Making house hold chores easier with a new trash bag package design.
Trash bags are sold in single packages, requiring individuals to purchase more than one box at a time if they wish to outfit their entire home with different sizes. Having multiple, separate packages causes clutter and frustration in the home where storage is limited. The packages in which trash bags are stored are notoriously difficult to keep under control when trying to grab just one bag.
Dispensing of the bag was a large issue for our users
This innital survey I conducted helped determine how large the product could be made to maximize convenience and minimize its footprint.
To generate solutions for these problems, I began to understand our main insights and brainstormed some possible solutions to identify different ways this could be resolved.
Lack of Variety
Trash bag packages remain an item that must be purchased separately to attain every size necessary in a household.
Trash bag packaging remains relatively simple, a borderline tissue box for trash bags. It serves no extra purpose. This feels like a missed opportunity.
This first idea came in the form of vertically stacked bags in a tower form. The product designer I was working with made me aware of the materials which egg-carts used to keep eggs in place. This was utilized to maintain internal rigidity.
The next concept changed the layout of bag receptacles significantly. It maintaines the dimensional effectiveness of our first concept.
testing on real people
Some of our main issues were solved with these two solutions, such as our problems with dispensing the bags, and having to sort through several boxes.
However, a new problem presented it self with users wanting to be able to refill the bags.
refill the box
Side Flap Design
Taking queues from cereal boxes, we implemented a side flap into our package.

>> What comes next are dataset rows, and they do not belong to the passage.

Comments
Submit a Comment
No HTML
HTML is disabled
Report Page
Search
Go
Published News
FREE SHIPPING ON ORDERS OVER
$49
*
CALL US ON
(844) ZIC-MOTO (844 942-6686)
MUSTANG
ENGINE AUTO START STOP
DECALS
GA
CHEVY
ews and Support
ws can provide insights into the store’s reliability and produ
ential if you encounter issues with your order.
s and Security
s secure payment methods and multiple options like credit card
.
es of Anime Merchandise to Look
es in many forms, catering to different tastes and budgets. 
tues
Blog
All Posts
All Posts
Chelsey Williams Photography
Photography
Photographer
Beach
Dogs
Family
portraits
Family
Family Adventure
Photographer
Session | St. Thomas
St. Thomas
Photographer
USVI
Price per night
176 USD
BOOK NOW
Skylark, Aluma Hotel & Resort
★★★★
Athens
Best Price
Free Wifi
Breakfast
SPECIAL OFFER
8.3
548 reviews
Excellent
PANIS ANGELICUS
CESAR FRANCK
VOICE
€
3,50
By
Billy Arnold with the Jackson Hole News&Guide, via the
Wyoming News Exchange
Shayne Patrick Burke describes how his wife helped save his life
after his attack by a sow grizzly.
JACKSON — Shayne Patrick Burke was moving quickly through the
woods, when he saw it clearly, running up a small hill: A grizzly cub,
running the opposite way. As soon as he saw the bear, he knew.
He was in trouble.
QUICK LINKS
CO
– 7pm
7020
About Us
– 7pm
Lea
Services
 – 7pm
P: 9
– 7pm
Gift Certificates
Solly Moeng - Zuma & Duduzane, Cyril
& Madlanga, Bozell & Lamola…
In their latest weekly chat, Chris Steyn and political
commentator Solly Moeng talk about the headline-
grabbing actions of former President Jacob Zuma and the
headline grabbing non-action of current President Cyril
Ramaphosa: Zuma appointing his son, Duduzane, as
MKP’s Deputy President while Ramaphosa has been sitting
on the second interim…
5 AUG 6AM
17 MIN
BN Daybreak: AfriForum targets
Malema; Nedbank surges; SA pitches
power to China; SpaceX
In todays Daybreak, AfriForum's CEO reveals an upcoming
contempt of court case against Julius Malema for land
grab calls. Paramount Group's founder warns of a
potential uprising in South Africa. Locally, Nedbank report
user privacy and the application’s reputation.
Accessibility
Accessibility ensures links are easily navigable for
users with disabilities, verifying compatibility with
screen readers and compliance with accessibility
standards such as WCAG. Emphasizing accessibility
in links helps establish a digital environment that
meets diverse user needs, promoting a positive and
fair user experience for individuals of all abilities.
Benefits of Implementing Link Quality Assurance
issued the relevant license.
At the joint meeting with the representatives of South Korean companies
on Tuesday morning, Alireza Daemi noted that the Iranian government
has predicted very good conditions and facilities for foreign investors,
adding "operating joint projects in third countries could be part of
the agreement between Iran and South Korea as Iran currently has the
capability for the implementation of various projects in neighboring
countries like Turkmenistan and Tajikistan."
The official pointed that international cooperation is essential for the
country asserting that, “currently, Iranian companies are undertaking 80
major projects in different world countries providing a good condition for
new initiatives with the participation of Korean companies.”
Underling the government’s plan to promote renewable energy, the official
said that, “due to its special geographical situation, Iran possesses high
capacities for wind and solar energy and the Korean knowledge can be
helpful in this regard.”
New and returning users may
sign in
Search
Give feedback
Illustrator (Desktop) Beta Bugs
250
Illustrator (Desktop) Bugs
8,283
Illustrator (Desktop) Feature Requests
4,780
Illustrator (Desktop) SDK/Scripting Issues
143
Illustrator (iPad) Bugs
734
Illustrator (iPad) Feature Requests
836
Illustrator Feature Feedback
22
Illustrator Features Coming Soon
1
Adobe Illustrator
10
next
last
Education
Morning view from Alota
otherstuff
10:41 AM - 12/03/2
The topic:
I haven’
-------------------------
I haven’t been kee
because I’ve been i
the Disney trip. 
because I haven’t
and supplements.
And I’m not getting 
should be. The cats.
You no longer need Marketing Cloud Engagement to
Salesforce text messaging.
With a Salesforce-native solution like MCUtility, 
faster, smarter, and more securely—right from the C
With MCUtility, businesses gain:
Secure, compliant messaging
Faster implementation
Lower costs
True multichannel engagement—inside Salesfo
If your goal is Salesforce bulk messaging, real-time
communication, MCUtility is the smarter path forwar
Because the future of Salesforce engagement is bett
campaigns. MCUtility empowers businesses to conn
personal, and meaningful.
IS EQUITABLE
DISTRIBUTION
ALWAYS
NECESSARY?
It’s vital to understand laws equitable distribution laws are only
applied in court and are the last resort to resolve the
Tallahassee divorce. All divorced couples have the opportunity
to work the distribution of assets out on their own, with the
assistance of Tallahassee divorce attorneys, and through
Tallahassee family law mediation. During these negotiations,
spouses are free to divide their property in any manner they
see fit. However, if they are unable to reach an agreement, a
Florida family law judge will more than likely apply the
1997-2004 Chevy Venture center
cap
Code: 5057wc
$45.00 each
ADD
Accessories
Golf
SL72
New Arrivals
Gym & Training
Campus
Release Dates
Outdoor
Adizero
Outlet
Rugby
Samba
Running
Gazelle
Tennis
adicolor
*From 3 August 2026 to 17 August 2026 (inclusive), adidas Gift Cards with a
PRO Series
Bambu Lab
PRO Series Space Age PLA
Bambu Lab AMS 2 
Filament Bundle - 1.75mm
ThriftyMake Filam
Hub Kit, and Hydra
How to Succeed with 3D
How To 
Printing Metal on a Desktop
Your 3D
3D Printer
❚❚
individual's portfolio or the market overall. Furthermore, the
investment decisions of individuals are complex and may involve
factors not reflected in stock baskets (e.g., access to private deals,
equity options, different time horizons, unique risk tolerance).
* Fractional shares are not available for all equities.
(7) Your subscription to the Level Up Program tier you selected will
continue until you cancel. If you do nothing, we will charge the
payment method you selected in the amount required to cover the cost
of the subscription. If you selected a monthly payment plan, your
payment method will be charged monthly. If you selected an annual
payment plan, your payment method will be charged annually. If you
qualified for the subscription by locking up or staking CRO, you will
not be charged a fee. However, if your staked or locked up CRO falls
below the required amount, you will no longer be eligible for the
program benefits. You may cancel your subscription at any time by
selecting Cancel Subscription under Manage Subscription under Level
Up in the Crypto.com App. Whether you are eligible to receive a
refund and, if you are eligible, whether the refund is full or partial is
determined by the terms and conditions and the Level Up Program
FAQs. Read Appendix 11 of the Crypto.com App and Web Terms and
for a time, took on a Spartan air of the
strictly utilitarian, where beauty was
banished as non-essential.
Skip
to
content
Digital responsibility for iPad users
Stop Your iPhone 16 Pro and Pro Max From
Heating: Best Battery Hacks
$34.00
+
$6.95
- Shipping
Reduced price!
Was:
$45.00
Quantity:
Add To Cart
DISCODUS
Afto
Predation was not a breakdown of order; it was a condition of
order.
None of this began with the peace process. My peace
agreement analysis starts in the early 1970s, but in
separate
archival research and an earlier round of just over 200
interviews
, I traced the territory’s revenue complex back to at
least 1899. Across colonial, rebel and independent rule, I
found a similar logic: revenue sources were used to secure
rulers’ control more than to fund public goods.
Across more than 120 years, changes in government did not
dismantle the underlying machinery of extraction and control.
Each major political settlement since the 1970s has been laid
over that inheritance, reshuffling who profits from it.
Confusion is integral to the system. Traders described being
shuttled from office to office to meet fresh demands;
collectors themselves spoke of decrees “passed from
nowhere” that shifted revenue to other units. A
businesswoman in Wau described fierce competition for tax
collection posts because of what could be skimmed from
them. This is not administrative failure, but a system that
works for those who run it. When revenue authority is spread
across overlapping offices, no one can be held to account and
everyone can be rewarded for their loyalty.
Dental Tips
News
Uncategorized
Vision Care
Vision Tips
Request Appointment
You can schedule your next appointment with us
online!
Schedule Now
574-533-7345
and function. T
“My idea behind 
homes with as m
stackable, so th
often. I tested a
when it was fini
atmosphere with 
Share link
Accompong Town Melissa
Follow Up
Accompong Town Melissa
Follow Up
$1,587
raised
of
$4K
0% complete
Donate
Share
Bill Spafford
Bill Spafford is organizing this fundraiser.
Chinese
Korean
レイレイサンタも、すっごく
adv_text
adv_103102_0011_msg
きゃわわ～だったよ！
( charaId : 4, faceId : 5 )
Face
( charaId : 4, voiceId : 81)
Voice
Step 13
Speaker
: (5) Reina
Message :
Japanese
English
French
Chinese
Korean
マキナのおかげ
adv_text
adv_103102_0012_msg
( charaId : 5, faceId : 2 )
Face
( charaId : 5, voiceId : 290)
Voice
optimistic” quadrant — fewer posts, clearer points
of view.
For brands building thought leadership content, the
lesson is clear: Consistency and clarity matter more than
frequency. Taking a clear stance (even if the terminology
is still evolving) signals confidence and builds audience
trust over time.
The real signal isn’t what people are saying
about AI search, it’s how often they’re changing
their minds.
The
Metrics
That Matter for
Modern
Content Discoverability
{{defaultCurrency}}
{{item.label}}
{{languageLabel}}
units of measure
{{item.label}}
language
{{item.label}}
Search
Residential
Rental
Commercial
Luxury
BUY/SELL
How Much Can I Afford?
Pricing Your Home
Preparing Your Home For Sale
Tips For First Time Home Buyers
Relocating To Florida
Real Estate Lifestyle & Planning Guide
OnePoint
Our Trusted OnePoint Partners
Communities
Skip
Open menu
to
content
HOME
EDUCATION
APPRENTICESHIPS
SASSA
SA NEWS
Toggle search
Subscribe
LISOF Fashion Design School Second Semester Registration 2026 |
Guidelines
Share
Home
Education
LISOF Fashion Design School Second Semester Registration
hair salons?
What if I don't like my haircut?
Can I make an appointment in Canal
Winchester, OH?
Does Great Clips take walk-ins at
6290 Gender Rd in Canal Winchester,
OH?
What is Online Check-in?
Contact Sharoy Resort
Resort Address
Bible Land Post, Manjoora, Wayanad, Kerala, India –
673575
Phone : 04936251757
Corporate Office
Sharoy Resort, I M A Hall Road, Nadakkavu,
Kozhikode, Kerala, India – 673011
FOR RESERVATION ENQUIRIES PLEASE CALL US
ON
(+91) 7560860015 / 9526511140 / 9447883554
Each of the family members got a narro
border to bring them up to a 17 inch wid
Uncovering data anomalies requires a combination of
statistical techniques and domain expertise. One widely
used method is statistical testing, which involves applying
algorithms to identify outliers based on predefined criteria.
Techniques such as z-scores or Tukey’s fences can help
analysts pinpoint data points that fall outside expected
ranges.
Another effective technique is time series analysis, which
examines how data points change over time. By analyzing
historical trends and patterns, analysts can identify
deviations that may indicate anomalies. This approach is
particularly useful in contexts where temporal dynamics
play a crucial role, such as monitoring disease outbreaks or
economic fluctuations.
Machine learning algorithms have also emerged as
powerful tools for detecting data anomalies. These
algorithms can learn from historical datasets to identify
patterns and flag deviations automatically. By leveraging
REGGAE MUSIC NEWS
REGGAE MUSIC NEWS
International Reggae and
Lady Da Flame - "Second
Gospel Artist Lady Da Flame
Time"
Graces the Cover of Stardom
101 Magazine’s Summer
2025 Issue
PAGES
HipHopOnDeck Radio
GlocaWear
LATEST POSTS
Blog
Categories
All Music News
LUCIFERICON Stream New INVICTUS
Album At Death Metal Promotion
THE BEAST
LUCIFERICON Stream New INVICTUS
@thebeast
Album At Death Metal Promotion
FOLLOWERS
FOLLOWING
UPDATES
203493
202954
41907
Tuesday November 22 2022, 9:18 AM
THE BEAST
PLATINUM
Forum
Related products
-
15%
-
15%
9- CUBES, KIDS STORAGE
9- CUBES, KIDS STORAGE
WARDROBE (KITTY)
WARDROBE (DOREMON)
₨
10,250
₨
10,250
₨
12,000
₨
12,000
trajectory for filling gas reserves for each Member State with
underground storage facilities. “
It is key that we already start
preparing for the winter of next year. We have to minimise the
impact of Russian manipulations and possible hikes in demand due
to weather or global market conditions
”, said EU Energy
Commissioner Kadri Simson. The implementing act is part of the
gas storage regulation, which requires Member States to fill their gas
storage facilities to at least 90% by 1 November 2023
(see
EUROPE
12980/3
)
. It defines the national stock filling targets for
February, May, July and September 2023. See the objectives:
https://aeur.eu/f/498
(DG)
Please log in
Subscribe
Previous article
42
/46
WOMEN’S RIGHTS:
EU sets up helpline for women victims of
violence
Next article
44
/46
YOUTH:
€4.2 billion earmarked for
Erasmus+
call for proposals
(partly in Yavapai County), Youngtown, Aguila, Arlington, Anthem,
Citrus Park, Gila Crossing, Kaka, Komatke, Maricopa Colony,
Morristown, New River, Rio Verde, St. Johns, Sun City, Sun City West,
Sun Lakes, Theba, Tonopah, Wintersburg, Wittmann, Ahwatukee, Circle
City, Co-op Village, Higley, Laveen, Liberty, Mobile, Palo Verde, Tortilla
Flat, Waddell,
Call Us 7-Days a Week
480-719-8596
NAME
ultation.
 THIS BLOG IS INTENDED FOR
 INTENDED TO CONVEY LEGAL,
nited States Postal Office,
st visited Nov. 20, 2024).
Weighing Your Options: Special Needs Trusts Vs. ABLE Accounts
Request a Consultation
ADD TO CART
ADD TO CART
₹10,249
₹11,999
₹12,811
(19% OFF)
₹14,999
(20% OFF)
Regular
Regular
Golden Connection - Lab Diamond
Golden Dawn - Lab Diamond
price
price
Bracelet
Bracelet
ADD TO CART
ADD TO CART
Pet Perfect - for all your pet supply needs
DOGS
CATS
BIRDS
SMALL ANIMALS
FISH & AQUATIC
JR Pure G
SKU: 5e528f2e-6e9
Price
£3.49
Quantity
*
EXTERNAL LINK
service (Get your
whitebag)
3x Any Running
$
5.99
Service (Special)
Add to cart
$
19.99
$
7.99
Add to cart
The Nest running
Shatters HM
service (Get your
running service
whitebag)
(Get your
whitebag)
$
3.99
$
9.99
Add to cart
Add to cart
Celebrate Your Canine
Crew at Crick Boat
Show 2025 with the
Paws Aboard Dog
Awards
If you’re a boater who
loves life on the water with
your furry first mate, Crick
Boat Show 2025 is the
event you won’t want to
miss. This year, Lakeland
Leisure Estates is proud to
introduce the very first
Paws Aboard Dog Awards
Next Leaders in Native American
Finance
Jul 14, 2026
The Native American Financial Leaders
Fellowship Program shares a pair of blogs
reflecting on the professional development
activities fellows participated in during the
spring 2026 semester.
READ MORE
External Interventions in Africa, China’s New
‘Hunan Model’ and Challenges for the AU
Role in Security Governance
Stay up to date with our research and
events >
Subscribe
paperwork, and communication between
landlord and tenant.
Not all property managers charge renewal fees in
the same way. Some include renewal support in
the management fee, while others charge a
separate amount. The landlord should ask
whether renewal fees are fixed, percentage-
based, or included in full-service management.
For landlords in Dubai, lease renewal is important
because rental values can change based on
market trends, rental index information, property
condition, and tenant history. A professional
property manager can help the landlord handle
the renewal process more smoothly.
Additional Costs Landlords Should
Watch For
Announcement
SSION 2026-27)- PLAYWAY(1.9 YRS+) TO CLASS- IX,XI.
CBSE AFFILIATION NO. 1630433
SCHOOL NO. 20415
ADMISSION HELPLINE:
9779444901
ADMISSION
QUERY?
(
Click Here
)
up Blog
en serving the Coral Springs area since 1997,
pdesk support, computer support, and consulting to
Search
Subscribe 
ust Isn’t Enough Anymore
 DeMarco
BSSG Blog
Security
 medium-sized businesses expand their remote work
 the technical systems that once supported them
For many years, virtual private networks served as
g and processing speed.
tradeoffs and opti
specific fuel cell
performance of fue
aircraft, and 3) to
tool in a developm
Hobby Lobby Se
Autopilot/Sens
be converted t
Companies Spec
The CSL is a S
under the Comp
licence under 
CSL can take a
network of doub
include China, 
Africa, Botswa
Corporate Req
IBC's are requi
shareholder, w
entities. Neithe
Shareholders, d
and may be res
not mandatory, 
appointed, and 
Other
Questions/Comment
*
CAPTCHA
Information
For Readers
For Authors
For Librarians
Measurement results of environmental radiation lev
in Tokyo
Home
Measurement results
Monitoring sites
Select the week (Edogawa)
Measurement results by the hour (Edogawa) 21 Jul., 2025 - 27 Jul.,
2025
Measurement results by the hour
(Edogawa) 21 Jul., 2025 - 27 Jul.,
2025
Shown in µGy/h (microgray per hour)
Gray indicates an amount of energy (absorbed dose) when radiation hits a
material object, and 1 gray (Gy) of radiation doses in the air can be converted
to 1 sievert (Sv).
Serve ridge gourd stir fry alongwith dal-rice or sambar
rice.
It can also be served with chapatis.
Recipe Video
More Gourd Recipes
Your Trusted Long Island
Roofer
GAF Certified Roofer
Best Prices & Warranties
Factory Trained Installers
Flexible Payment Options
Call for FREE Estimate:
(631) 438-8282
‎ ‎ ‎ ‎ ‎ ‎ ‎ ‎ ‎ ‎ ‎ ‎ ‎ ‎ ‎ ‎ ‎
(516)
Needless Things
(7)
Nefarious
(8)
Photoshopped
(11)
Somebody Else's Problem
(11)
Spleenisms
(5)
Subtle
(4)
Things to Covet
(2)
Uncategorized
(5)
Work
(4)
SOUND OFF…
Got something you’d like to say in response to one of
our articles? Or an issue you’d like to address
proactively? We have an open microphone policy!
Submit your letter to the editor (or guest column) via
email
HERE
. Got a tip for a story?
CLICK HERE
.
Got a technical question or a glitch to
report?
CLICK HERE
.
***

For a side flap to work properly, the reenforcement material had to be shifted to one side to enable customers to retrieve the bags and not have to remove a support insert in the process.
Building The Flap
We constructed a prototype with the flap to study how effectively users were able to operate it and refill the bags. It was immediately obvious that its likeness to a cereal box was a familiarity users took advantage of.
In keeping with Glads current branding system for their trash bags, we kept the on-box information the same so customers could scan the package for their same informati on they have used when shopping before.
Our proposed solution would involve combining the most popular types and sizes of trash bags purchased together into one package. The goal of a single package is to eliminate clutter and provide an easier dispensing experience when refilling multiple bags at a time.
We believe a worthwhile exploration into ergonomics and handling could shed light on the experience customers have while refiling the trash bags. Several consumers pointed out how nice it was to be able to fill everything at once. What if we promoted this activity? Would handles or other niceties compel users to complete the task of filling trash bags faster and get back to their daily activities?
A very time consuming, yet potentially beneficial area we considered while producing this package was the method which the rolls were constructed. Is a roll the most effective way to put trash bags into a container? Would a flat stack, similar to tissue boxes be better?